_Working data_:
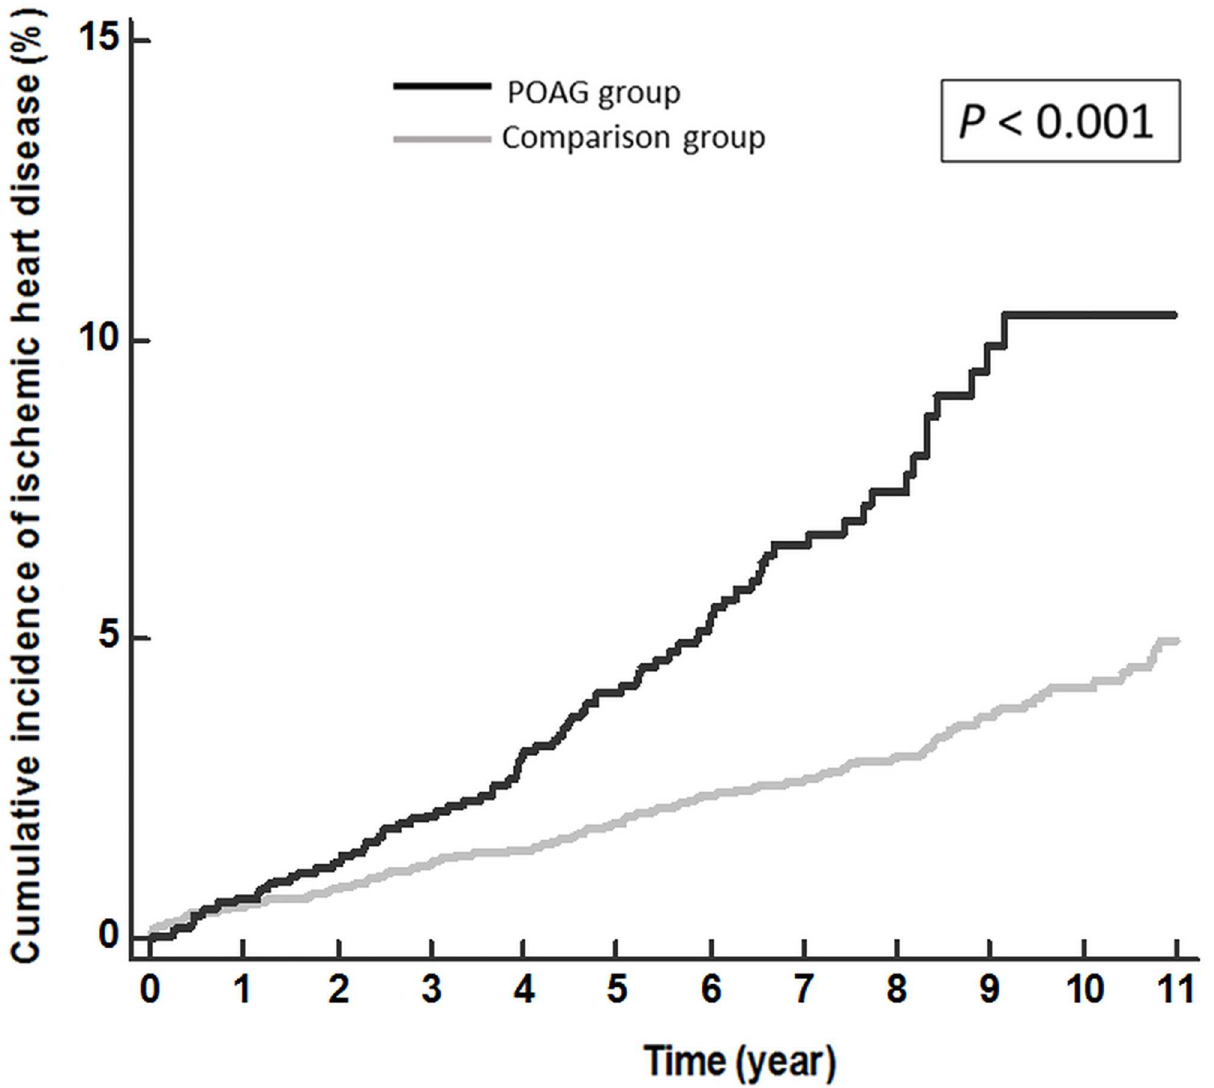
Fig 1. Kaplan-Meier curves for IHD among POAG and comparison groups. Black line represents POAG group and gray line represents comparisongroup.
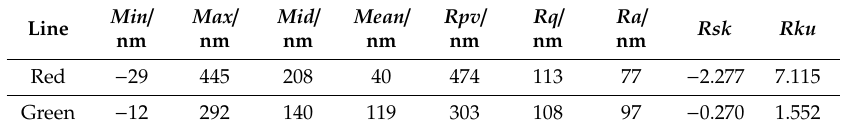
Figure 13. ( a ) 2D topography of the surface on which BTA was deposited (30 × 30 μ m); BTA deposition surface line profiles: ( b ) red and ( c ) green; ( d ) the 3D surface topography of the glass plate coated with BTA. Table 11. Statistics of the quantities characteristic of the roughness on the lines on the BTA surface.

==

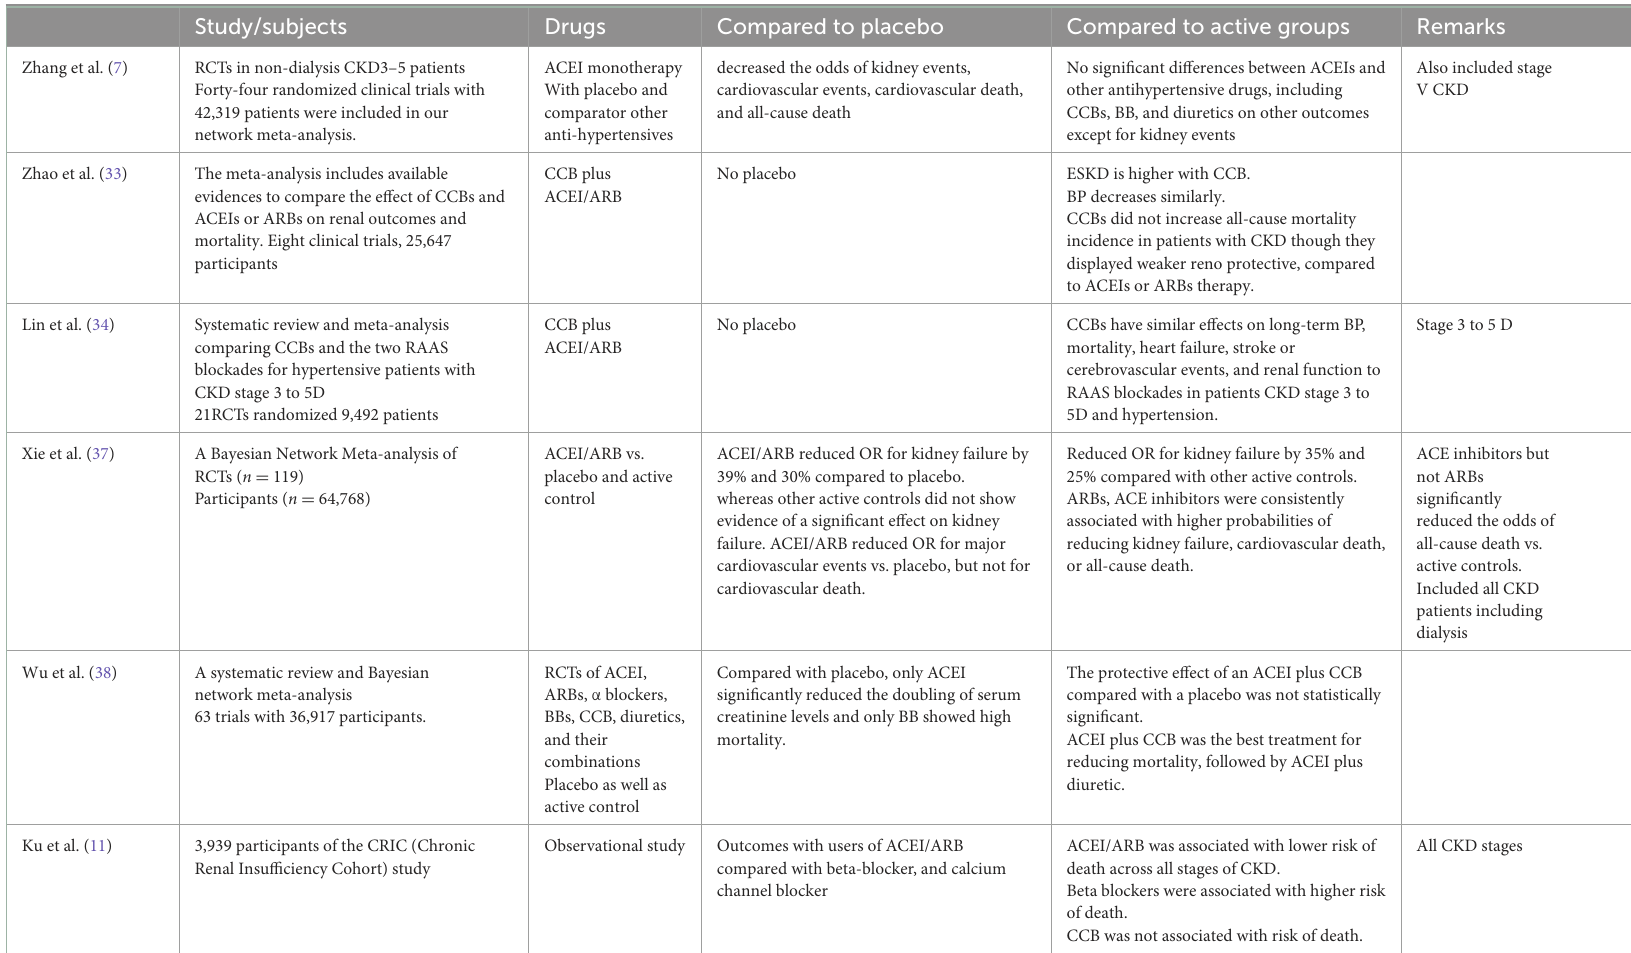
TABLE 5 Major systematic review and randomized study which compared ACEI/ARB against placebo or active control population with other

==

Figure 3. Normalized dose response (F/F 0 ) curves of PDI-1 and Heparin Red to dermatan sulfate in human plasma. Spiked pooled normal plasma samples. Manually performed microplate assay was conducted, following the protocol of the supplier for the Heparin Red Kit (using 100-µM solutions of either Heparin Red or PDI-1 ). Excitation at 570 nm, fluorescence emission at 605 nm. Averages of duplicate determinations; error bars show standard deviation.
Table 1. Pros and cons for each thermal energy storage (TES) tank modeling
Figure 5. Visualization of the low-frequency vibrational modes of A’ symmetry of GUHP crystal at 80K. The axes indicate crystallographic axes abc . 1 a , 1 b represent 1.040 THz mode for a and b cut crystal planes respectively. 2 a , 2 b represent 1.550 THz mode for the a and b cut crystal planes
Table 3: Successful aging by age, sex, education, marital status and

_Exercise description_: All lines above starting at the one with "Fig 1. Kaplan-Meier" and ending at the one with "Figure 13. ( a", inclusive, are to be printed again exactly, with the pictures left out.

_Solution for this exercise_:
Fig 1. Kaplan-Meier curves for IHD among POAG and comparison groups. Black line represents POAG group and gray line represents comparisongroup.
Figure 13. ( a ) 2D topography of the surface on which BTA was deposited (30 × 30 μ m); BTA deposition surface line profiles: ( b ) red and ( c ) green; ( d ) the 3D surface topography of the glass plate coated with BTA. Table 11. Statistics of the quantities characteristic of the roughness on the lines on the BTA surface.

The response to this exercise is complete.